Mario pointed me to bug 112121, where the NVMe device also goes missing. In bug 112121, comment 10 [2], it says that patch [3] fixes that issue. Unfortunately, applying that on Linux 4.16-rc1+ (commit 178e834c (Merge branch 'linus' of git://git.kernel.org/pub/scm/linux/kernel/git/herbert/crypto-2.6)) and building the Linux kernel, the SK Hynix NVMe device doesn’t come back up. [1] https://bugzilla.kernel.org/show_bug.cgi?id=112121 "Some PCIe options cause devices to be removed after suspend" [2] https://bugzilla.kernel.org/show_bug.cgi?id=112121#c10 [3] https://patchwork.kernel.org/patch/10212201/
@Paul Menzel, In a non-public forum I heard of some other issues with a newer Hynix SSD (in a newer system) that reminded me of this. The issues are being worked around by disabling runtime PM for the SSD but leaving APST enabled. Would you be able to try that on your failing system in S2I to see if it helped?
Here's the series: https://patchwork.kernel.org/patch/10669517/ https://patchwork.kernel.org/patch/10669519/
Thanks for sharing. @Paul if you confirm this helps your drive too that would be great. It sounds like those patches might not be applied and if it fixes the issue for you too it's a good reason for them to be applied. > We generally quirk for grave issues that make devices unusable. > To me working around a D3 mode that consumers more power than D0 > does not quite fit that bill.
@Paul Menzel, Can you please test Linus' tree with 71630b7a832f reverted? There is a new patch series that was merged into 5.3 that adjusts the behavior of NVME disks over suspend to idle. The series merged included commit d916b1be94b6dc8d293abed2451f3062f6af7551. I expect it should fix your disk problem and would appreciate your confirmation so we can remove this now hopefully unnecessary blacklist.

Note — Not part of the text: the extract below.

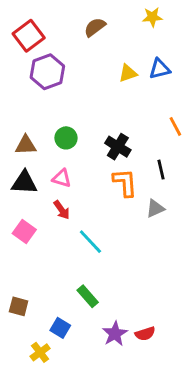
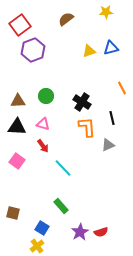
yellow cross: (40, 352) -> (37, 246), moved

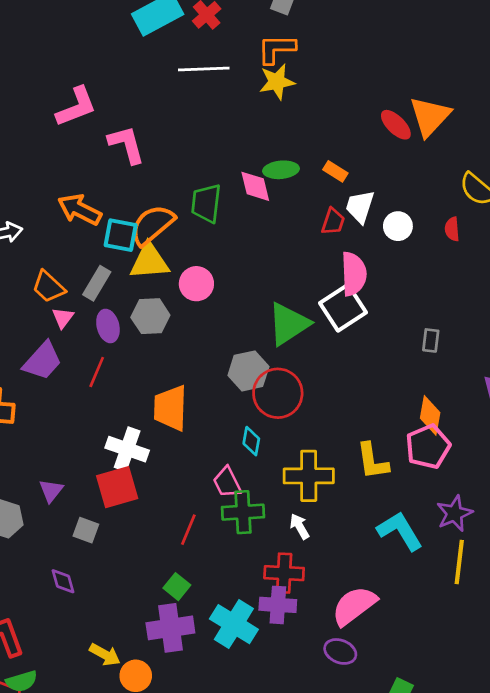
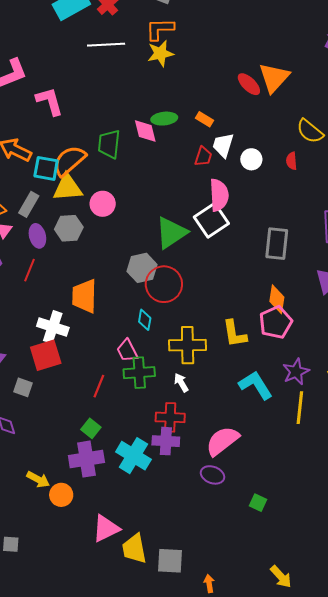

Created attachment 283605 [details] attachment-13309-0.html I am currently taking excented leave and will not have access to this account through the end of July.
@Paul Menzel, Ping, I would like to follow up. Can you please test 5.3 final with 71630b7a832f reverted?
Hi! My XPS 9360 now uses s2idle, but does not reach s0ix, causing a significant battery drain. Maybe the blacklist removal should be reverted.
(In reply to Yorick van Pelt from comment #134) > Hi! My XPS 9360 now uses s2idle, but does not reach s0ix, causing a > significant battery drain. Maybe the blacklist removal should be reverted. Yorick, thank you for the report, but please create a new ticket, and upload all the details for your device. This issue is for the specific problem with the NVMe SSD in the device, which was fixed according to my test.